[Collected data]
------------------------------
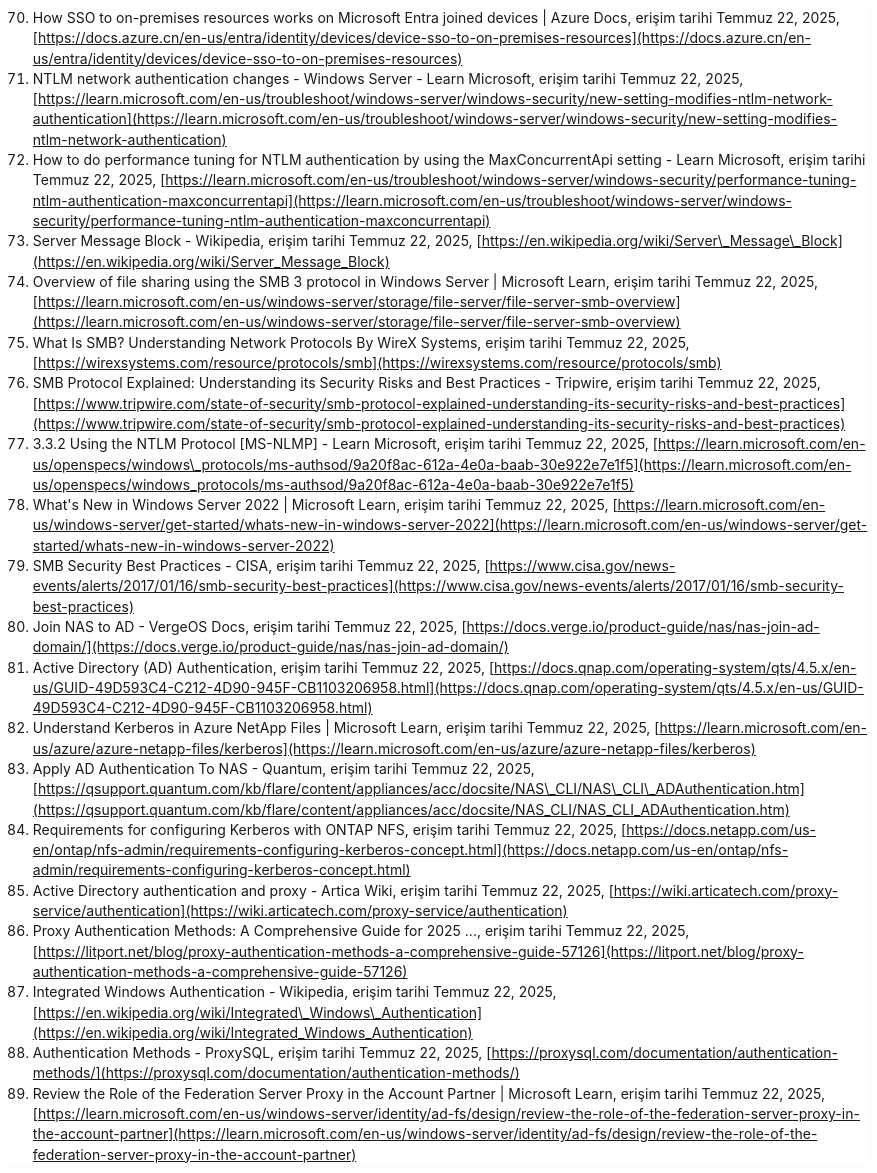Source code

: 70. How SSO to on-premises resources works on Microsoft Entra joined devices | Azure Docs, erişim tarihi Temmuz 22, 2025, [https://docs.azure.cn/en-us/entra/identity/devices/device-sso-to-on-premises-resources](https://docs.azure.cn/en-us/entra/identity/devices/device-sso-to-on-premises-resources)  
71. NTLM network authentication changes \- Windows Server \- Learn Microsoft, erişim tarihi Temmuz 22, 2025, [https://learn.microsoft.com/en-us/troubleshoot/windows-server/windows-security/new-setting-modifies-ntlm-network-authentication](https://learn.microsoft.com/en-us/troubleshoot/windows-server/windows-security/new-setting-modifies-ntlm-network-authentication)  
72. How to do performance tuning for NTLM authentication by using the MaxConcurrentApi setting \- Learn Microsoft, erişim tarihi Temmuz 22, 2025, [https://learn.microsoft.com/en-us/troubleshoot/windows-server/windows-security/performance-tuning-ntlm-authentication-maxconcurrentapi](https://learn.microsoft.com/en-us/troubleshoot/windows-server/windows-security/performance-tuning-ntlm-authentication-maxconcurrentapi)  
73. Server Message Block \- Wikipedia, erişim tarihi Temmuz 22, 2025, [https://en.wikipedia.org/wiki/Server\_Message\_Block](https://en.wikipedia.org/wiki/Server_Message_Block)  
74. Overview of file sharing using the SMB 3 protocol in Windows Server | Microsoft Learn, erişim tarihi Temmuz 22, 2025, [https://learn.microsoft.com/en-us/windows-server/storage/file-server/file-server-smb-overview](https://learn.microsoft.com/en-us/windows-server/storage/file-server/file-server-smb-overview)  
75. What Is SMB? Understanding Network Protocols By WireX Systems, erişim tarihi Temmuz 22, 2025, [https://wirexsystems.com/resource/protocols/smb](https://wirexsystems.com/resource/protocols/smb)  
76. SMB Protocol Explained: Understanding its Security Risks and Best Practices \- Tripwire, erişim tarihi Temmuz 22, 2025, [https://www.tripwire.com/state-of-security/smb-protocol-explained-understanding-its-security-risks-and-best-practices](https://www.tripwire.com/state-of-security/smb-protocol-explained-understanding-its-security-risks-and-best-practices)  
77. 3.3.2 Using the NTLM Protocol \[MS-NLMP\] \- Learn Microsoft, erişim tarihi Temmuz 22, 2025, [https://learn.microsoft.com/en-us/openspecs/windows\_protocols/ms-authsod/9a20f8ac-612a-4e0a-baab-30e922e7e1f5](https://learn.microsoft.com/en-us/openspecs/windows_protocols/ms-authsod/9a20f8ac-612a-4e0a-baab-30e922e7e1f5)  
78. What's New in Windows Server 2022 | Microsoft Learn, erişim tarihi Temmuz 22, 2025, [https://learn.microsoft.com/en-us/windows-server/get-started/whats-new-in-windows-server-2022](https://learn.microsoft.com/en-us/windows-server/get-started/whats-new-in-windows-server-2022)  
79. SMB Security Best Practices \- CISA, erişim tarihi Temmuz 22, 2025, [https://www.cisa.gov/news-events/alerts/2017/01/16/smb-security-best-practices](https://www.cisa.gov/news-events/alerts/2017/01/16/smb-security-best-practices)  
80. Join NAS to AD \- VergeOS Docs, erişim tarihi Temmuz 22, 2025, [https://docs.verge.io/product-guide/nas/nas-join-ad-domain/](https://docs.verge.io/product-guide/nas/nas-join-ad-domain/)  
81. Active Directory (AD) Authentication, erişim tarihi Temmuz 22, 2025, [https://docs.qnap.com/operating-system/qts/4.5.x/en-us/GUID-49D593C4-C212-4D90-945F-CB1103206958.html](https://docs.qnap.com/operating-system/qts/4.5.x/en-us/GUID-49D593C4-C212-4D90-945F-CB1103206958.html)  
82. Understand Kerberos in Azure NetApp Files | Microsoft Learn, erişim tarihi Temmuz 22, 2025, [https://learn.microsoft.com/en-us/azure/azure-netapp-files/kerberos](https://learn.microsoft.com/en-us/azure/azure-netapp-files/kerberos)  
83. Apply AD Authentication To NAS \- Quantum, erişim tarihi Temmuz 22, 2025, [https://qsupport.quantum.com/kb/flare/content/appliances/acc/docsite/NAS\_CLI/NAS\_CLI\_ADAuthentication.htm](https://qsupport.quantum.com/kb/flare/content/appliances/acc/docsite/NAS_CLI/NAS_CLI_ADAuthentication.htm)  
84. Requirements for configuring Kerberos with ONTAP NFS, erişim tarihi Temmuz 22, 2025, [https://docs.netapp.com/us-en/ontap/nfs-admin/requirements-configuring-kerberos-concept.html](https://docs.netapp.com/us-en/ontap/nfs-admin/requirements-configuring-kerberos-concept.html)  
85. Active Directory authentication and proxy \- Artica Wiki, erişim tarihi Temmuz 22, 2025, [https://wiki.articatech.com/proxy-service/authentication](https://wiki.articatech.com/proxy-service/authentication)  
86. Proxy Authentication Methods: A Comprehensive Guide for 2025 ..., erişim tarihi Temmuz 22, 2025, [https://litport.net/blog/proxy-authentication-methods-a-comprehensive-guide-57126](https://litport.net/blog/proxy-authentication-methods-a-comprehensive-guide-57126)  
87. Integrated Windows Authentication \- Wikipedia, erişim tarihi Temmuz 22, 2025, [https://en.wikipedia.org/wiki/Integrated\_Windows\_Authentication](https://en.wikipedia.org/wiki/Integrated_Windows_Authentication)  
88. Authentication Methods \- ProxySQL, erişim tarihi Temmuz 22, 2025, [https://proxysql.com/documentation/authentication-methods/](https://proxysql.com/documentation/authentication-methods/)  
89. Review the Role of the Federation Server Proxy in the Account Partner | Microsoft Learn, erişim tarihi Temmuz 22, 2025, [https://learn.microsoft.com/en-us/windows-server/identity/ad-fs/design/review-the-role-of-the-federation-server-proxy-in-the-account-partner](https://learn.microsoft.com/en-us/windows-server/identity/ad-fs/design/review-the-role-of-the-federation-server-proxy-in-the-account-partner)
------------------------------
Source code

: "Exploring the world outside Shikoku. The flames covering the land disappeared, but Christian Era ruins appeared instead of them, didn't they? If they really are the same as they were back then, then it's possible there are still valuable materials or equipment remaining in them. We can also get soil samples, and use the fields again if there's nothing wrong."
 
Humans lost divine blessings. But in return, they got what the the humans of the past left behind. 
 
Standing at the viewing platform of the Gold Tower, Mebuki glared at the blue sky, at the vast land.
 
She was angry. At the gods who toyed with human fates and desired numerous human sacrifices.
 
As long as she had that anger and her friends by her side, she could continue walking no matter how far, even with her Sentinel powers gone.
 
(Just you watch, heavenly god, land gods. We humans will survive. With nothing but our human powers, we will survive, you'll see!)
------------------------------
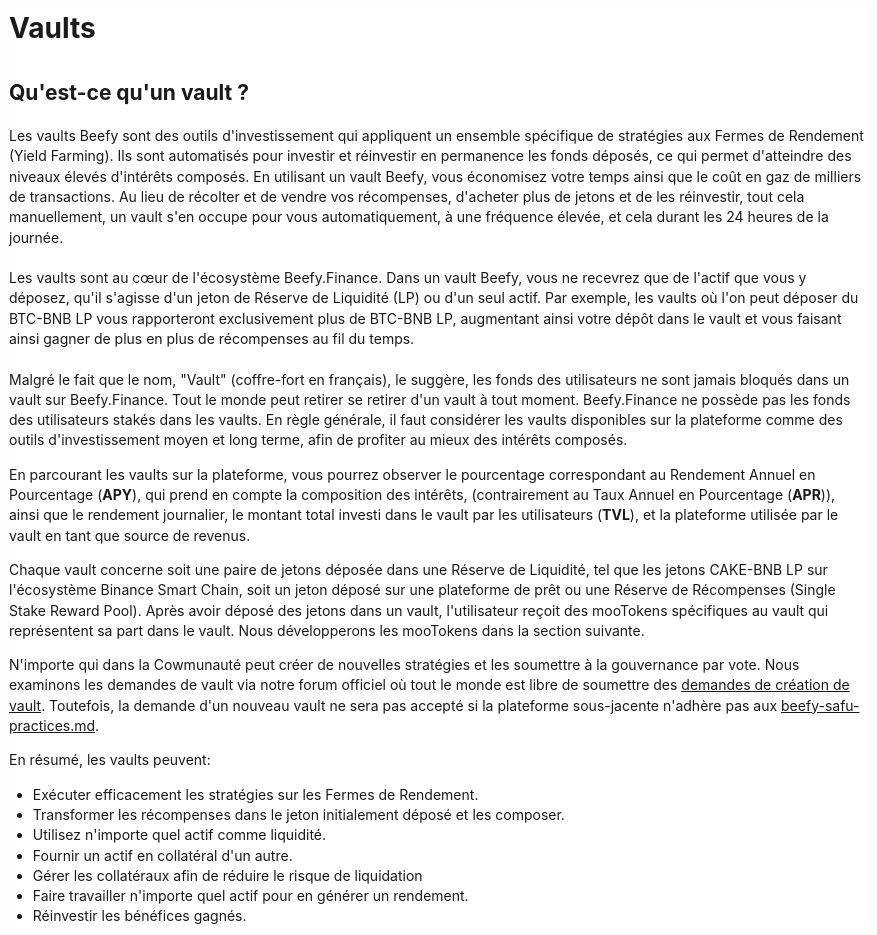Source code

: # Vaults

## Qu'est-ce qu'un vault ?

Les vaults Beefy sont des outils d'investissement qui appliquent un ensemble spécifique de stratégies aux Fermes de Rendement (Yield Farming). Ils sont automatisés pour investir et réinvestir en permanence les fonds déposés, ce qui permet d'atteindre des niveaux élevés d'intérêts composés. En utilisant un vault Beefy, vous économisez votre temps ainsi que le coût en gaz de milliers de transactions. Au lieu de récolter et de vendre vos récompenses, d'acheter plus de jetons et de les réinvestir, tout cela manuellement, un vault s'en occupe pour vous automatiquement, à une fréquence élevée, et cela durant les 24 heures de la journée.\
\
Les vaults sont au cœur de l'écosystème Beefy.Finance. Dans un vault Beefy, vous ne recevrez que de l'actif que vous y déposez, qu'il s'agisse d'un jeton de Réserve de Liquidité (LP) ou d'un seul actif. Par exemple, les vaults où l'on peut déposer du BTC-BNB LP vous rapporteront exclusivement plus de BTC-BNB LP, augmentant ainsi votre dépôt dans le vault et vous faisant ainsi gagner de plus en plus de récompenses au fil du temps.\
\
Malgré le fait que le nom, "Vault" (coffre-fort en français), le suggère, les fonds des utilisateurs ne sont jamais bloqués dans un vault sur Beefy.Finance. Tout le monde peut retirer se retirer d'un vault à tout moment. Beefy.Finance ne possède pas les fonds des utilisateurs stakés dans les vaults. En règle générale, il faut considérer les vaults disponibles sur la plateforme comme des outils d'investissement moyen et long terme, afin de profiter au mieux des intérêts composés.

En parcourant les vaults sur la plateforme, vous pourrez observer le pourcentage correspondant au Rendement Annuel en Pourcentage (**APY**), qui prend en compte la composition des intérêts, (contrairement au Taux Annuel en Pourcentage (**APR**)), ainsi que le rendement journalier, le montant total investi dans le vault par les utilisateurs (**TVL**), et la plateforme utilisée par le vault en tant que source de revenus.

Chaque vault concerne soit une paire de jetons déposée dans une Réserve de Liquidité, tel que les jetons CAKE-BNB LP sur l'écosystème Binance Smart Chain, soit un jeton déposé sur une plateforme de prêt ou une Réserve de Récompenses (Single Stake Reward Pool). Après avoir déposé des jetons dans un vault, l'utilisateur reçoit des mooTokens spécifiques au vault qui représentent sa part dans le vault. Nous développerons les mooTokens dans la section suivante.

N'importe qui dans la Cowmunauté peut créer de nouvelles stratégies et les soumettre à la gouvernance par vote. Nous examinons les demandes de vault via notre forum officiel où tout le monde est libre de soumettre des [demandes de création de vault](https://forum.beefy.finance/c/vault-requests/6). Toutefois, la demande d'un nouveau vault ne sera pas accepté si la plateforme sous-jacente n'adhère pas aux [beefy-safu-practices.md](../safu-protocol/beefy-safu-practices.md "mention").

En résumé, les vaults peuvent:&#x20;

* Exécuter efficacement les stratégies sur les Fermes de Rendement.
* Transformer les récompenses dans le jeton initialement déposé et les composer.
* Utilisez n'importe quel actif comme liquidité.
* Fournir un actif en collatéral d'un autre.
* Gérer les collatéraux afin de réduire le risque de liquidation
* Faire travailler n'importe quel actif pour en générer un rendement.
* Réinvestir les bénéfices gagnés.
------------------------------
→ PROBLEM STATEMENT: Each line in the data that holds the string "gods" must be returned.

→ EXERCISE OUTPUT:
She was angry. At the gods who toyed with human fates and desired numerous human sacrifices.
(Just you watch, heavenly god, land gods. We humans will survive. With nothing but our human powers, we will survive, you'll see!)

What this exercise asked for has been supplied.